#### Given data

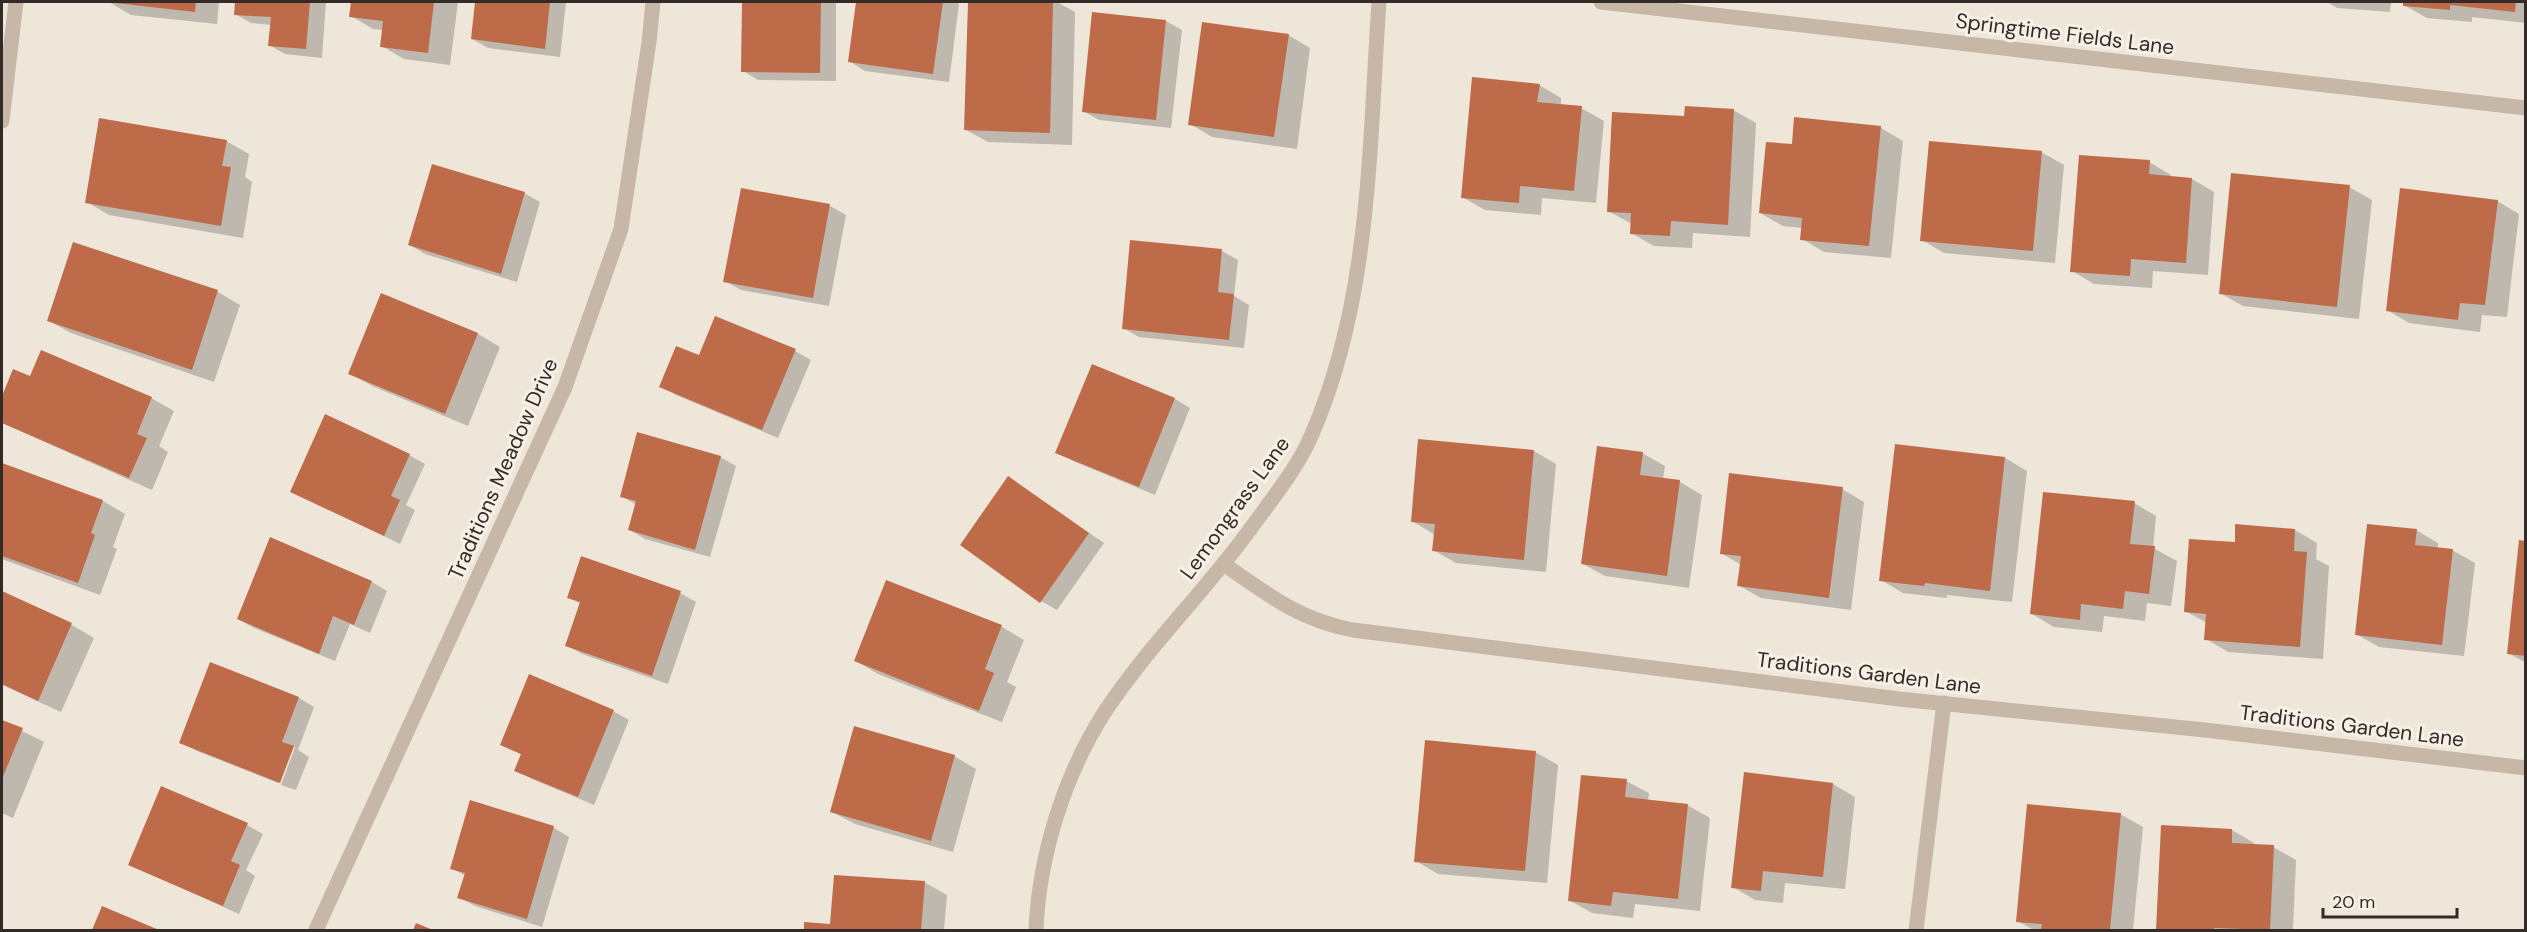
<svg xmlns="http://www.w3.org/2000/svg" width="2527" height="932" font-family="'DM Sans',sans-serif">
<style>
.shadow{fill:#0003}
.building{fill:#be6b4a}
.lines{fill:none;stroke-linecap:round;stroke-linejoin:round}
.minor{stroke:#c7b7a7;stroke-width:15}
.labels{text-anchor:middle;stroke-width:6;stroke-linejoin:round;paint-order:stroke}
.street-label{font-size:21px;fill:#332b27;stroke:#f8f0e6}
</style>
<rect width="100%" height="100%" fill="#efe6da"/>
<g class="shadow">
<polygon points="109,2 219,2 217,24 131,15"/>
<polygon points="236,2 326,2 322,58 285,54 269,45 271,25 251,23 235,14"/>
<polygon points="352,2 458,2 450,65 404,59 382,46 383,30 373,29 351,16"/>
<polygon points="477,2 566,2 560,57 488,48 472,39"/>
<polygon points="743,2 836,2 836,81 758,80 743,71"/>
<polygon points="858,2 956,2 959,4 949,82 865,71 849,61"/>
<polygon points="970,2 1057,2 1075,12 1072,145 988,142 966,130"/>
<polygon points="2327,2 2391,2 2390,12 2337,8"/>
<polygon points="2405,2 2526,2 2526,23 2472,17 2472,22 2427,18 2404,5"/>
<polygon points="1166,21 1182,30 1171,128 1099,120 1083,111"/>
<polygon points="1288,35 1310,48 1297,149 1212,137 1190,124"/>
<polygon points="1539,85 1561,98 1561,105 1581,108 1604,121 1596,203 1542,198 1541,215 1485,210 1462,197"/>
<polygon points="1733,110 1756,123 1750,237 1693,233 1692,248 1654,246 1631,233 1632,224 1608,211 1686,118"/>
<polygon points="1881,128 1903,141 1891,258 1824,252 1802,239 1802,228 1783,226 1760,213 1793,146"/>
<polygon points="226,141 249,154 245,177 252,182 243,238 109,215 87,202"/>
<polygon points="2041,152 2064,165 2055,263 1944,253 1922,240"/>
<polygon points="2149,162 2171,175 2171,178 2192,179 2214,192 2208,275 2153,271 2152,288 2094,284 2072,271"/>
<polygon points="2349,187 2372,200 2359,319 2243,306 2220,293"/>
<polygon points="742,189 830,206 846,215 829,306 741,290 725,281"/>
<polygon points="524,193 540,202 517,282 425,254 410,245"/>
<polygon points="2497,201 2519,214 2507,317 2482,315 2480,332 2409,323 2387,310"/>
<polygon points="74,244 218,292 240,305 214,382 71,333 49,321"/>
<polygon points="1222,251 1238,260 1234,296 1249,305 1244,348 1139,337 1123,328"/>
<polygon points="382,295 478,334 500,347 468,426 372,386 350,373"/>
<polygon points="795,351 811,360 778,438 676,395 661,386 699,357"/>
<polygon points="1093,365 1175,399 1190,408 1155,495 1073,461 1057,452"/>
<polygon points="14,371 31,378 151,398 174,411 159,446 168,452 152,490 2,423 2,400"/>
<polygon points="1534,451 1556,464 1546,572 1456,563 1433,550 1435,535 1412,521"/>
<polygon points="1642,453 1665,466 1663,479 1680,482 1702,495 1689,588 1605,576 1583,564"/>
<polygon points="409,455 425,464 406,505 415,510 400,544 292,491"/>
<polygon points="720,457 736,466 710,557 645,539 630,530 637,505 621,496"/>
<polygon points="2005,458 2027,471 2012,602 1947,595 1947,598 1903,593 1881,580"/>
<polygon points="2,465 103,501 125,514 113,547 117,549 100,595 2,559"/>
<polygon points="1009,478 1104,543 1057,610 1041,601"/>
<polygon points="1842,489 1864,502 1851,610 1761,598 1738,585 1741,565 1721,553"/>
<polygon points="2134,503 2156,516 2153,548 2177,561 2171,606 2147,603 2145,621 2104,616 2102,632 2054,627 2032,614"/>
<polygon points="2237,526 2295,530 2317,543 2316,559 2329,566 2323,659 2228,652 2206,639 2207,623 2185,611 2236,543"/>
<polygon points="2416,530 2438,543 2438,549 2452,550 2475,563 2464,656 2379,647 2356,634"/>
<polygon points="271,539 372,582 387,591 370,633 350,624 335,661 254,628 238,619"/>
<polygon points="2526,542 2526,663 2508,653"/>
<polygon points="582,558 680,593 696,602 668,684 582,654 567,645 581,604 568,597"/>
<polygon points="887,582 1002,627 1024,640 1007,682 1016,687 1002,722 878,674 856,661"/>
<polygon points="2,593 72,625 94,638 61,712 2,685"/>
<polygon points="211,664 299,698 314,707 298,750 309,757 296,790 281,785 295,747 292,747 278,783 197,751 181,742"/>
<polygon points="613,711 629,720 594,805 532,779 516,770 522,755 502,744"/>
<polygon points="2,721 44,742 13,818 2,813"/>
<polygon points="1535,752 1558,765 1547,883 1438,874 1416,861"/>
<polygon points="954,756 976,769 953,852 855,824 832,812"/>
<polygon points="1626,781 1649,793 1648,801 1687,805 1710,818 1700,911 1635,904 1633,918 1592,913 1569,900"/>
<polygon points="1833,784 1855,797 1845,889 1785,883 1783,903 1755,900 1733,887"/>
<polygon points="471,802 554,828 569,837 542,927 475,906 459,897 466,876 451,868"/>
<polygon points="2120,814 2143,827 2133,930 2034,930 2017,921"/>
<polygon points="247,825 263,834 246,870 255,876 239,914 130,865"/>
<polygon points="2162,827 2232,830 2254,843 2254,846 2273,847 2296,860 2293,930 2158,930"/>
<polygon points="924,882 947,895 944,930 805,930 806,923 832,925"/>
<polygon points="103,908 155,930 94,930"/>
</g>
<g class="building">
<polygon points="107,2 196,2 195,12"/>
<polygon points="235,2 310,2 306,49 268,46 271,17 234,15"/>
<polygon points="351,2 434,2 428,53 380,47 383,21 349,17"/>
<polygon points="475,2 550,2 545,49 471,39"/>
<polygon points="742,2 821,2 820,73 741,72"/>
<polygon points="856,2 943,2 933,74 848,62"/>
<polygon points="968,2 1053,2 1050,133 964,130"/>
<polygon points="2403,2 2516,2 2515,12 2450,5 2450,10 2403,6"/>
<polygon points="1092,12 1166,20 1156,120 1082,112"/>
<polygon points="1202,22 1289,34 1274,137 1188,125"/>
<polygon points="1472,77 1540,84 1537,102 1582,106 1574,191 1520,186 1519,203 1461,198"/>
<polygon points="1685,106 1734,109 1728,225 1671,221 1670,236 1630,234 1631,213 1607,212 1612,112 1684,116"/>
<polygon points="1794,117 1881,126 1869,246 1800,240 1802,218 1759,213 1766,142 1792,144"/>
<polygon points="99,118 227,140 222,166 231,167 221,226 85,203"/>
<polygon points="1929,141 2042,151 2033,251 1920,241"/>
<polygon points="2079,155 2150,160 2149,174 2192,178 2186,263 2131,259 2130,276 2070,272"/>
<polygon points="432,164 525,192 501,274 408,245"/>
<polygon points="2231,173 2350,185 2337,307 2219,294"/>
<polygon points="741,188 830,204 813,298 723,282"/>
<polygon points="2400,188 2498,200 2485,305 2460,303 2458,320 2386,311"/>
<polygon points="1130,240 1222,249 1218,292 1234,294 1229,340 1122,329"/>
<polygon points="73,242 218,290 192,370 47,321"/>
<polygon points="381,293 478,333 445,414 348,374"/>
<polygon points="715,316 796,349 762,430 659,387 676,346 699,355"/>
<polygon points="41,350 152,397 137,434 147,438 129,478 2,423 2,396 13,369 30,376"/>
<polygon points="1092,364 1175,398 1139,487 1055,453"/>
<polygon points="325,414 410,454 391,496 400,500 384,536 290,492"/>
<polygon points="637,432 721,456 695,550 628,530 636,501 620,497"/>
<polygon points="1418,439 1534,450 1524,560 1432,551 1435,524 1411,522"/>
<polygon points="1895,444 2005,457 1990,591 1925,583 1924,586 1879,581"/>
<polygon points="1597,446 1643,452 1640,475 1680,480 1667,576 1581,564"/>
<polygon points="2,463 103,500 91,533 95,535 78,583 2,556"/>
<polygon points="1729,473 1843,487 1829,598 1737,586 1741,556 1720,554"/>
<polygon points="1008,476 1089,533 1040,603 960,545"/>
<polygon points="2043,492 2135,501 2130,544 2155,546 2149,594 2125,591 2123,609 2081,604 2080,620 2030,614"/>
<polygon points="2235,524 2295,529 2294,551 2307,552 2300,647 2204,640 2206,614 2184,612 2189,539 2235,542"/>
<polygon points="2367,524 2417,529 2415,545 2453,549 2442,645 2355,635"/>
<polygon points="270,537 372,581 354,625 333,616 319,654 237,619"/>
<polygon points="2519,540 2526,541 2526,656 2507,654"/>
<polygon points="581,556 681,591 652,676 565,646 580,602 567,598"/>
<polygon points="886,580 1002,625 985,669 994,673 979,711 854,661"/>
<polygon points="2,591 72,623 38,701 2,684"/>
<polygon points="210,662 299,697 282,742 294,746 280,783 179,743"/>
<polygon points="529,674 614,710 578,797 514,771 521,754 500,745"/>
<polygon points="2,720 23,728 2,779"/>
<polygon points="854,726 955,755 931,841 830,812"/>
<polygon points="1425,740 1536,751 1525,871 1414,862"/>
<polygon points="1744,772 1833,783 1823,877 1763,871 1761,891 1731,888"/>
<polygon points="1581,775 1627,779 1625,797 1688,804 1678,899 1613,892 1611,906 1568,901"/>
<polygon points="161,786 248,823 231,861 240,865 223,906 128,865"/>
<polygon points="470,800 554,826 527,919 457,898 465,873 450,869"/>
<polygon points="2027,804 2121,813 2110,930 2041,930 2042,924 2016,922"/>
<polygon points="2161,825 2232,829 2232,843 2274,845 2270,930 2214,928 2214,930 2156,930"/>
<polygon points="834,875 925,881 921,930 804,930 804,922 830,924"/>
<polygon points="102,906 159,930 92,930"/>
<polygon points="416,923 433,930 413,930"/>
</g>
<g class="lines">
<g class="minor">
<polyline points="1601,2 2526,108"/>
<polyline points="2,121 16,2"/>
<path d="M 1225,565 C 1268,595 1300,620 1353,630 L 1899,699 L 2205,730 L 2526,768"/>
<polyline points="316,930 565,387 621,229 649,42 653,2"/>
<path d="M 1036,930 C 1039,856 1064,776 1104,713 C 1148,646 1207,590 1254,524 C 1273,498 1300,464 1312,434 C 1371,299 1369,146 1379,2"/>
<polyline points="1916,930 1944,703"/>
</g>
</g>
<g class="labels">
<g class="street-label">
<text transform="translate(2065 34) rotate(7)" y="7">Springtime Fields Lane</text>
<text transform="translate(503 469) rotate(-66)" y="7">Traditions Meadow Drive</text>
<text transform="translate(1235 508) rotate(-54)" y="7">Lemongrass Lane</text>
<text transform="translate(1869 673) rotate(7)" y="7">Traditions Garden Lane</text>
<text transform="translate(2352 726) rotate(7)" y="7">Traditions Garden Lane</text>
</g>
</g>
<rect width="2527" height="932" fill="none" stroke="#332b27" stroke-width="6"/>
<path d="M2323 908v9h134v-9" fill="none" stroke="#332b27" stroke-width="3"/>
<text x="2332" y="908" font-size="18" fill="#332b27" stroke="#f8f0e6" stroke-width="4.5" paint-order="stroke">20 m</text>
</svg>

########

* [Activity]
Every line of the records containing the word "lines" must appear in the answer.

* [Completed exercise]
.lines{fill:none;stroke-linecap:round;stroke-linejoin:round}
<g class="lines">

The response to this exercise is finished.